Before he died Ieyasu Tokugawa, the founder of the Tokugawa Shogunate, requested that a simple shrine be built for him so that he could serve as a guardian kami for the Japanese nation. The shrine was eventually built by his grandson Iemitsu, the third Tokugawa Shogun, but it was anything but simple. Most Shinto shrines are unpretentious, even austere. This is the most ornate Shinto shrine in Japan.
Ieyasu is still revered because he brought an end to a long series of bloody civil wars and began a period of peace an prosperity that lasted more than 250 years.
At the entrance to every Shinto shrine there is a torii that marks the beginning of sacred space. Everyone who enters is supposed to pass under this gate to purify their souls.
Behind the torii is a Buddhist-style gate with guardian figures.

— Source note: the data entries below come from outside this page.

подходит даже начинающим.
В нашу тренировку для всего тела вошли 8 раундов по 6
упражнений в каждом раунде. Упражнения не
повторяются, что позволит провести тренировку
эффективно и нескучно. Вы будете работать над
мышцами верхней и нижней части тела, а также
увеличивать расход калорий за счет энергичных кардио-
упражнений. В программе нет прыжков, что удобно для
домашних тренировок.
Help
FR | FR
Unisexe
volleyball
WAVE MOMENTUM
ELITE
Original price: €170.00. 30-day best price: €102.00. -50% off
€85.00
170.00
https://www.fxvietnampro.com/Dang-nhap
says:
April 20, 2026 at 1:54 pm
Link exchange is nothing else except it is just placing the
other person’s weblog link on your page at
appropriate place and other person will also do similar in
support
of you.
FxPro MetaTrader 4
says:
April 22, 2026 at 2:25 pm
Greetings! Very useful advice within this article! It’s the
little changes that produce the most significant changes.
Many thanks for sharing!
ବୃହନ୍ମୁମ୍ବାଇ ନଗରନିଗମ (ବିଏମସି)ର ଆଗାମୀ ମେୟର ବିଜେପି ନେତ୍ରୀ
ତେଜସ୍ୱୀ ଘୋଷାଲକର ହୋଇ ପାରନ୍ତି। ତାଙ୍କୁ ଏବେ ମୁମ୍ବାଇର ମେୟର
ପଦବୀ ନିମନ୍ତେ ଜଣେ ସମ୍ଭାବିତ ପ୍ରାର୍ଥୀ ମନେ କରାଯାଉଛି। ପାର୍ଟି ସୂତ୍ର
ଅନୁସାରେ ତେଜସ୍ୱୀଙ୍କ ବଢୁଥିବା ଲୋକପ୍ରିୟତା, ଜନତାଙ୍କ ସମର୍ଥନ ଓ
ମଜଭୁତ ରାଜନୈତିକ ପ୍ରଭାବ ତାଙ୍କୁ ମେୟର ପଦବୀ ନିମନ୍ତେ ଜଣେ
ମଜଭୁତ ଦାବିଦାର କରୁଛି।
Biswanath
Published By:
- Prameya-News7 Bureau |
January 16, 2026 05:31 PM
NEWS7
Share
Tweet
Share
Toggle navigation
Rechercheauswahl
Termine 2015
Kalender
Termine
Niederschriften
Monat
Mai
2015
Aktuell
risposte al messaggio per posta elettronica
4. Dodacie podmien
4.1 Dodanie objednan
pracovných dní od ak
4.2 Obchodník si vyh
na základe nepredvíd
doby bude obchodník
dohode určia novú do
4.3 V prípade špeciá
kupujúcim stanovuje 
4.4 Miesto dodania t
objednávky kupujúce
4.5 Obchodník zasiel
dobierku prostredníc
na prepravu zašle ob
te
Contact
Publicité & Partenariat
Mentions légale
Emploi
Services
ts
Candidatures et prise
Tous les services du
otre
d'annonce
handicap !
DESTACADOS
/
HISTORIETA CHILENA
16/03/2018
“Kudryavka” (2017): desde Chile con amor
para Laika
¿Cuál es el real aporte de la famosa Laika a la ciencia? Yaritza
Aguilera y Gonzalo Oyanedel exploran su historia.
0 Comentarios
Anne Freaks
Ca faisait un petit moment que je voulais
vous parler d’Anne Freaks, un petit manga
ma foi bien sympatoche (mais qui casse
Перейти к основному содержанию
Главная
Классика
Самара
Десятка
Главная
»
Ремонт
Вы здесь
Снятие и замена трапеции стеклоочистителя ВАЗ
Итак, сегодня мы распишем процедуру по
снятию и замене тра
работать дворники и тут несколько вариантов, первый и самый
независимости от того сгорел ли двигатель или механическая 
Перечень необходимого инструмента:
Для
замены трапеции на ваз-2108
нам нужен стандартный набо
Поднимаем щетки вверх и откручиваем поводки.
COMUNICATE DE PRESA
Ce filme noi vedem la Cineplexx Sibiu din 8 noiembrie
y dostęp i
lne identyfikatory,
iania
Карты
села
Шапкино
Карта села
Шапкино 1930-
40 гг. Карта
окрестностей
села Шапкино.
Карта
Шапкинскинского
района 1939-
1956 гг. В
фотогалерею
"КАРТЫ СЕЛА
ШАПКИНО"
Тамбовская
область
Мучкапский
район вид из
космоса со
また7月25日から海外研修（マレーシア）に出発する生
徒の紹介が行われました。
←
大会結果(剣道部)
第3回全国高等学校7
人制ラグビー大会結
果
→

Inside this gate is a courtyard with elaborately decorated buildings.
A miko addresses a group of visitors.
On the Sacred Stables there is a famous carving of the Three Wise Monkeys.
But this is only the outer courtyard. Before the inner part of the shrine there is another torii, emblazoned with the three-leaf crest of the Tokugawa clan.
Next we come to the famous Yomeimon or “twilight gate”, so-called because anyone of sufficient artistic sensitivity should want to stay there and admire it until the sun sets.
You can’t really see it in the picture, but the left-most pillar has its pattern carved upside down. It was important that the gate not be absolutely perfect, because a civilization that has achieved perfection has nowhere to go but down.
Inside is an inner courtyard.
And an innermost shrine building, inside of which no photos are allowed. (The inside is comparatively spare and functional.)
Right next door is the smaller and much older Futarasan Shrine, founded by Shodoshonin to honor the spirits of the three largest local mountains.
It is customary for shrines to display the barrels of sake donated by local brewers.